Another rough, rough night. I don’t think Willow really slept, slept enough to allow me to sleep, until 7 a.m. Between 3 and 5 I put in earplugs. When I took them out, she was still crying. It must be teething, because this is really bad.
Miraculously, I had enough energy to make the six-hour drive, and it went pretty well. I bought a contraption to allow for hands-free pumping while driving. When I showed it to my mom, she gave me a look that said, “Why in the world are you going through all of this?” To Willow she said, “I hope you remember all your mom went through for you.”
Yes, I probably looked like a complex medical patient to any truckers that got a good look (I tried to go by truck windows as quickly as possible, and also tried my best to not get stopped). But I kind of liked pumping while driving. Since I had to drive anyway, pumping was getting another thing done, rather than preventing me from doing things as is usually the case. Since I had nothing else urgent to attend to and Willow was strapped in back, I could pump for 40, even 50 minutes. I still didn’t get a ton, but it was something and I can hope that all that time might eventually stimulate production. Though I’m starting to wonder whether the fact that I never experience letdown or leaking means my milk stays too far up. Willow is obviously able to get it but perhaps the pumps are made for women who have a letdown, allowing their milk to spill into the bottle, rather than drip, drip, nothing like mine does.
I need a sitter this evening and I asked her to come a few hours early, so that I could get prepared and have a little time to focus. Hal-le-lu-jah! It is such a fantastically wonderful feeling. A bit of quiet time to myself each day is what would have made a very good vacation great. After the absence, I appreciate and treasure it even more.

**Check your understanding:**
1/ In the entry, how long was the drive?
2/ Rewrite the part of the entry starting at "Another rough, rough" and ending at "is really bad.", with "earplugs" changed to "headphones".

**Data records:**
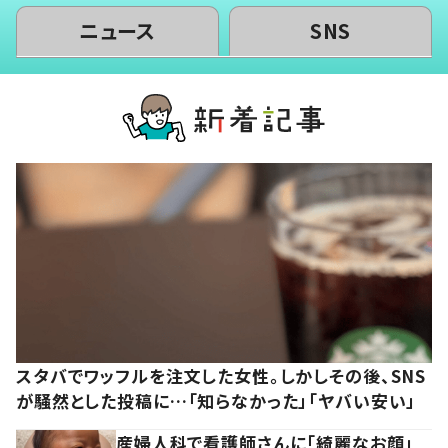
ニュース
SNS
スタバでワッフルを注文した女性。しかしその後、SNS
が騒然とした投稿に…「知らなかった」「ヤバい安い」
産婦人科で看護師さんに「綺麗なお顔」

**Responses to the exercise:**
1/ Six hours.

2/
Another rough, rough night. I don’t think Willow really slept, slept enough to allow me to sleep, until 7 a.m. Between 3 and 5 I put in headphones. When I took them out, she was still crying. It must be teething, because this is really bad.